* AIM OF THE EXERCISE
Tally how many lines in the records below contain the string "spread", matching case exactly. Give only the number.

* THE RECORDS
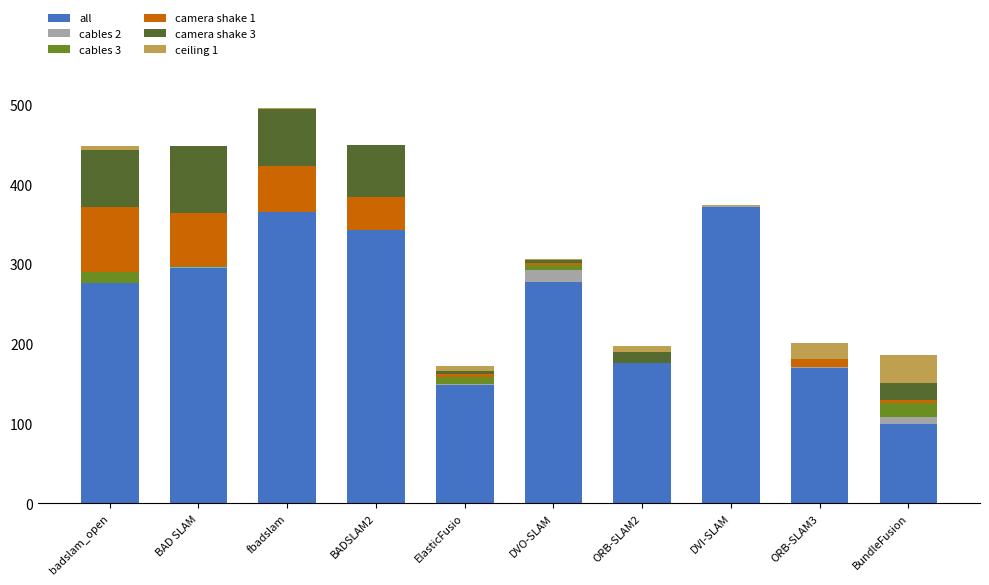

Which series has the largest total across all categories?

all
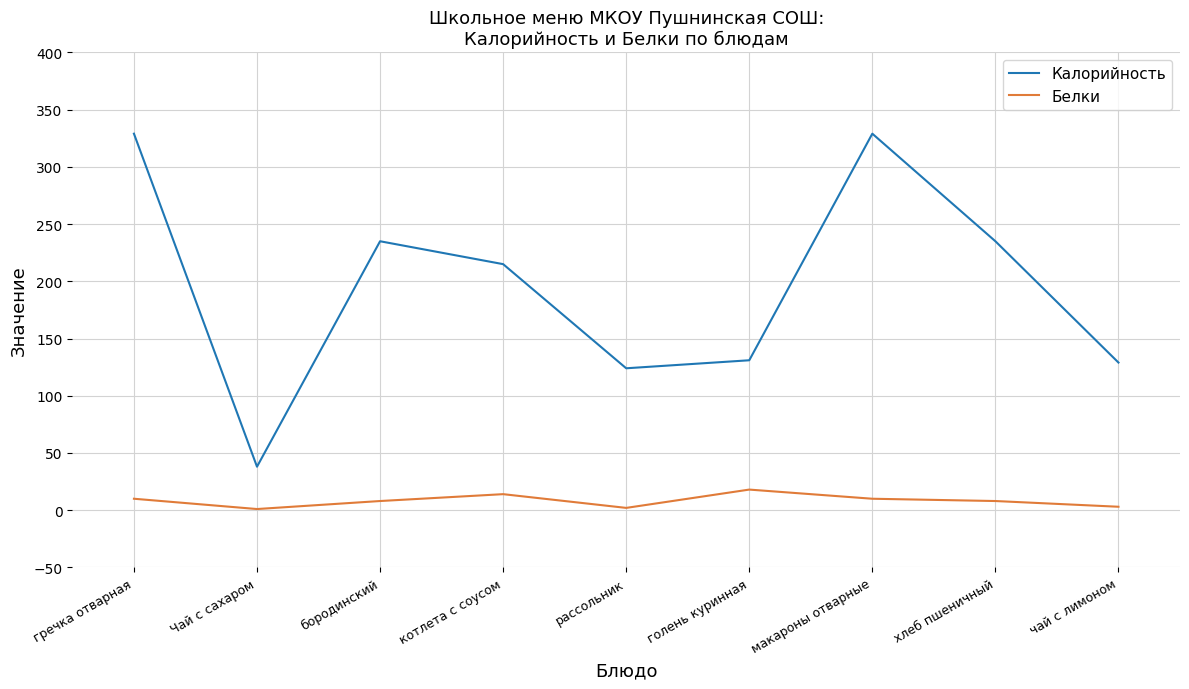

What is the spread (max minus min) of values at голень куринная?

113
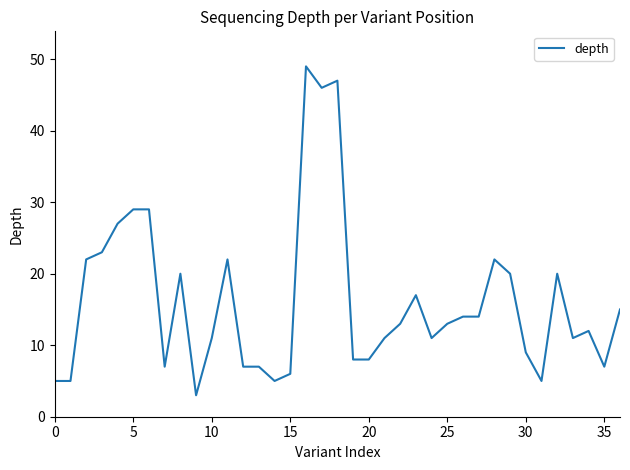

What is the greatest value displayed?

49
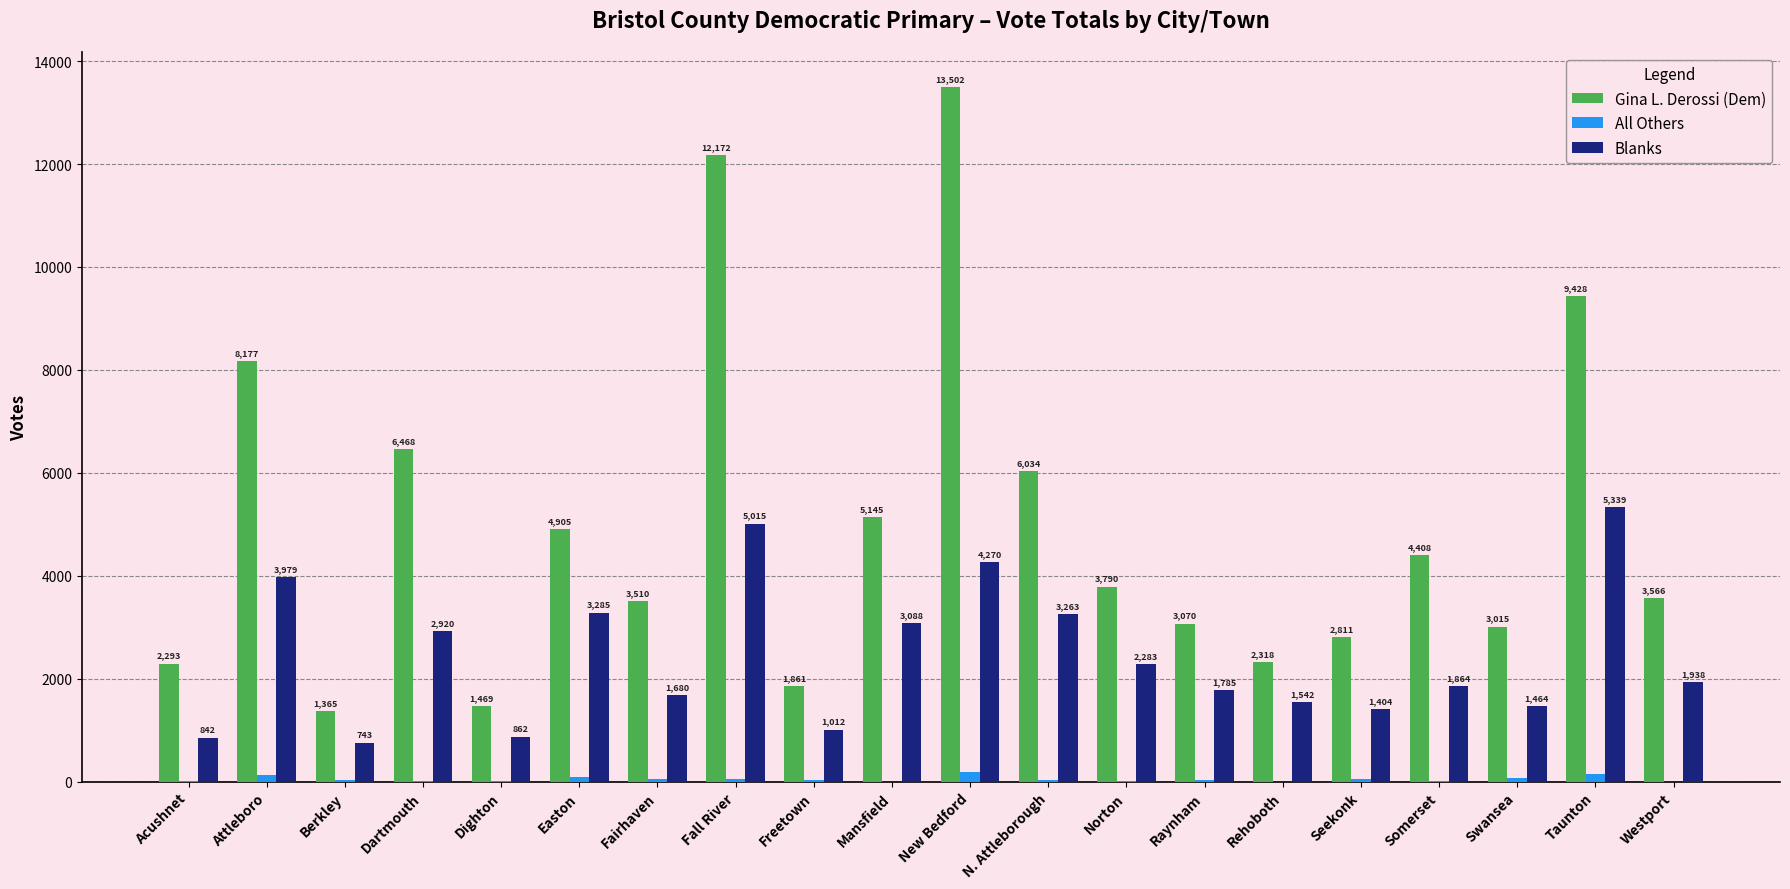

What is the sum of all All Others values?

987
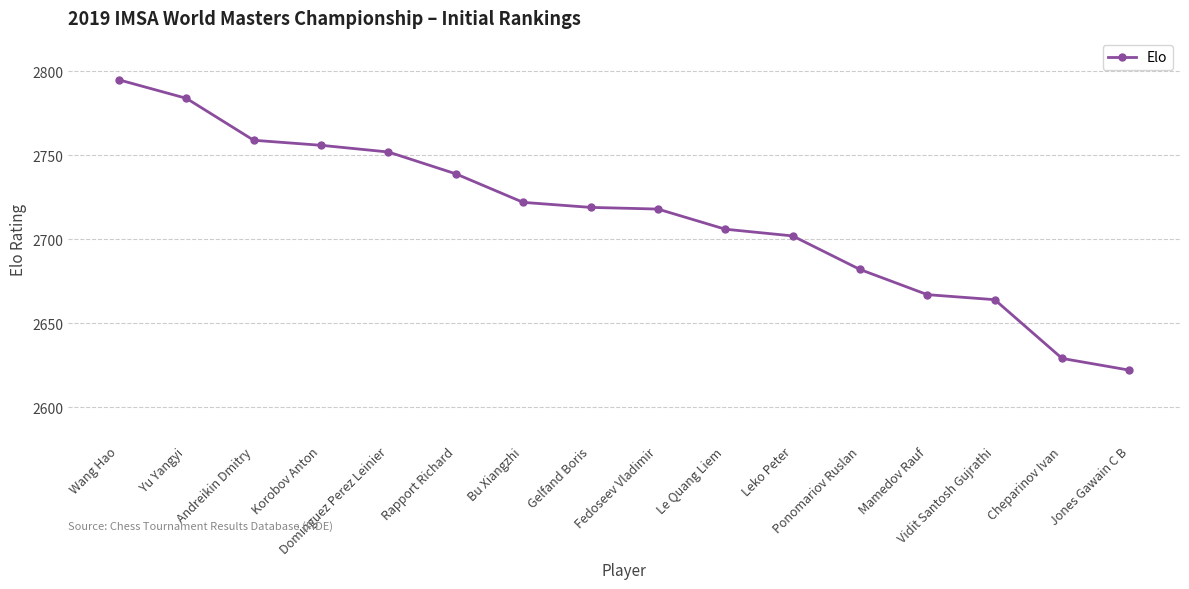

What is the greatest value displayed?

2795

---

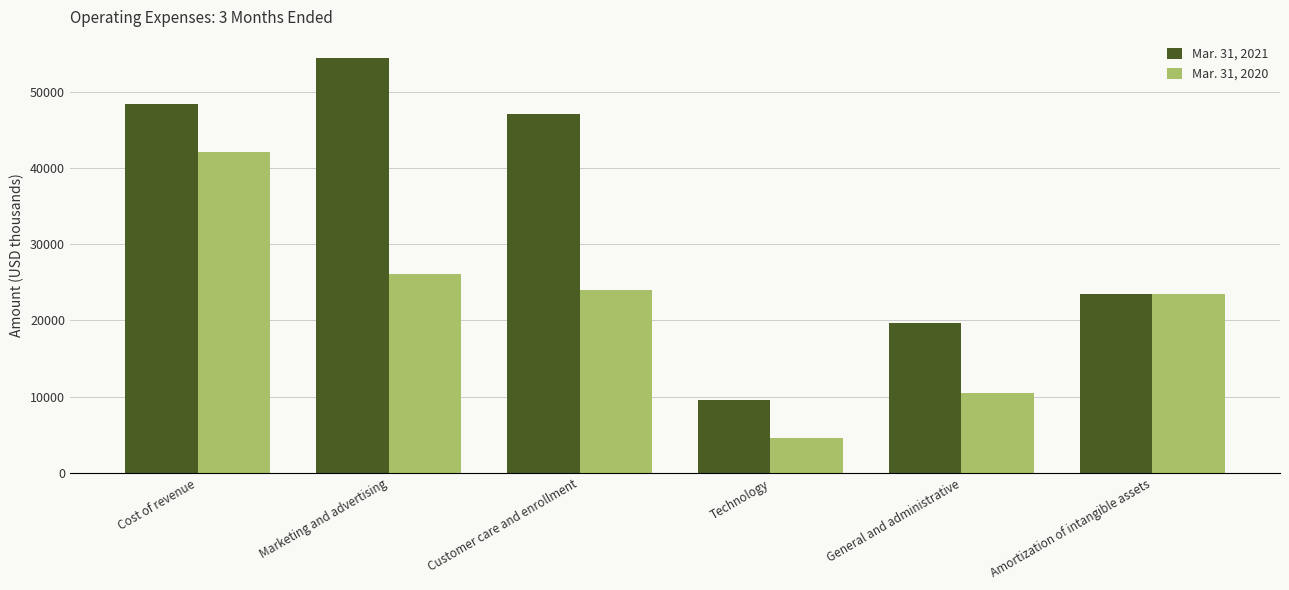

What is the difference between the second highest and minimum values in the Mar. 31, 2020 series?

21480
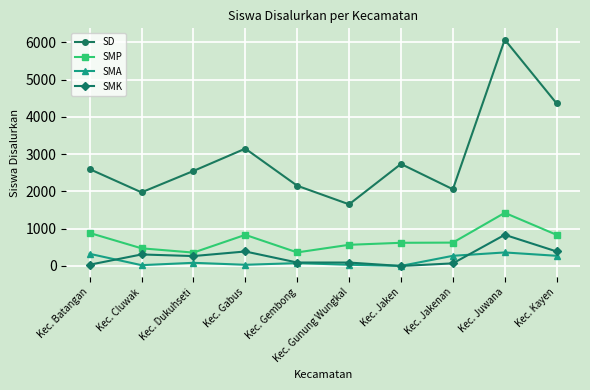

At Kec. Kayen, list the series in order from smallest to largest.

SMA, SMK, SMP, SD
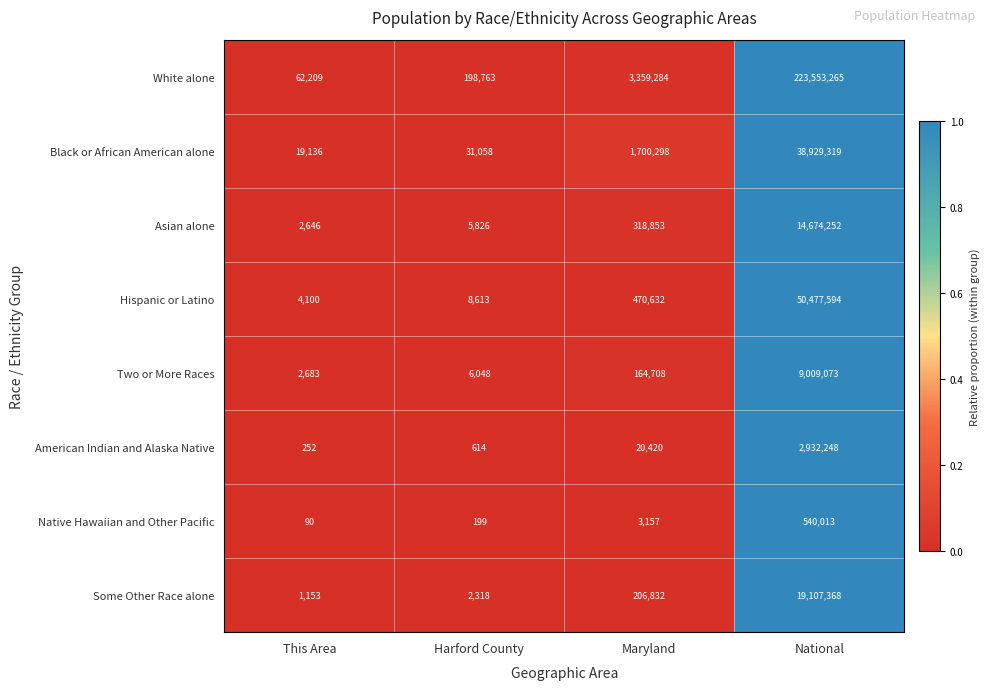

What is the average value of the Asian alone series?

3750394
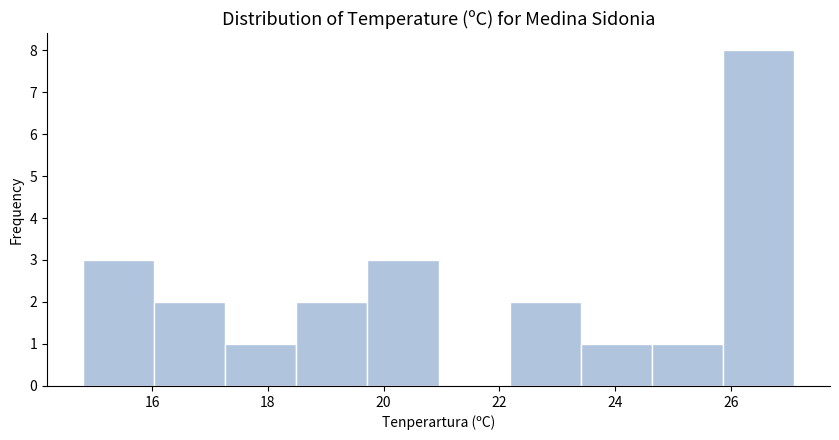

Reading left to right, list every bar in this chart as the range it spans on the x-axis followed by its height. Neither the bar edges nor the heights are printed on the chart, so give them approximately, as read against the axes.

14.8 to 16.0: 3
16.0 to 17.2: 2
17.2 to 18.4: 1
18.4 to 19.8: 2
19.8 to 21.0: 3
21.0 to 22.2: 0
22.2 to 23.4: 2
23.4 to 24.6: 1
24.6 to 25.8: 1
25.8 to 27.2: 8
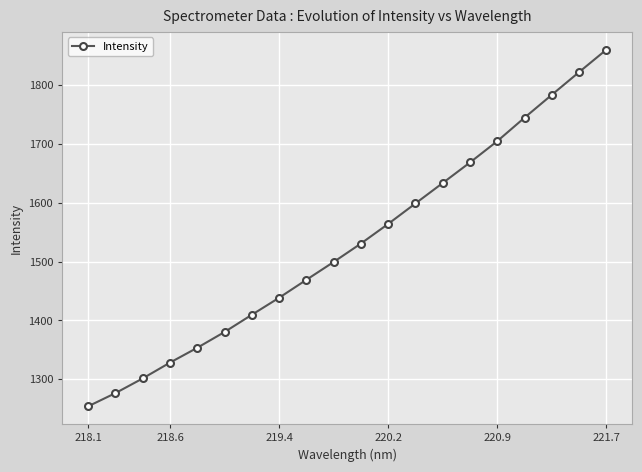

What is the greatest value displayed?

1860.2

...

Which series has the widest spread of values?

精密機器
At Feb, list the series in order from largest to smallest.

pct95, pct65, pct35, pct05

* OUTPUT
2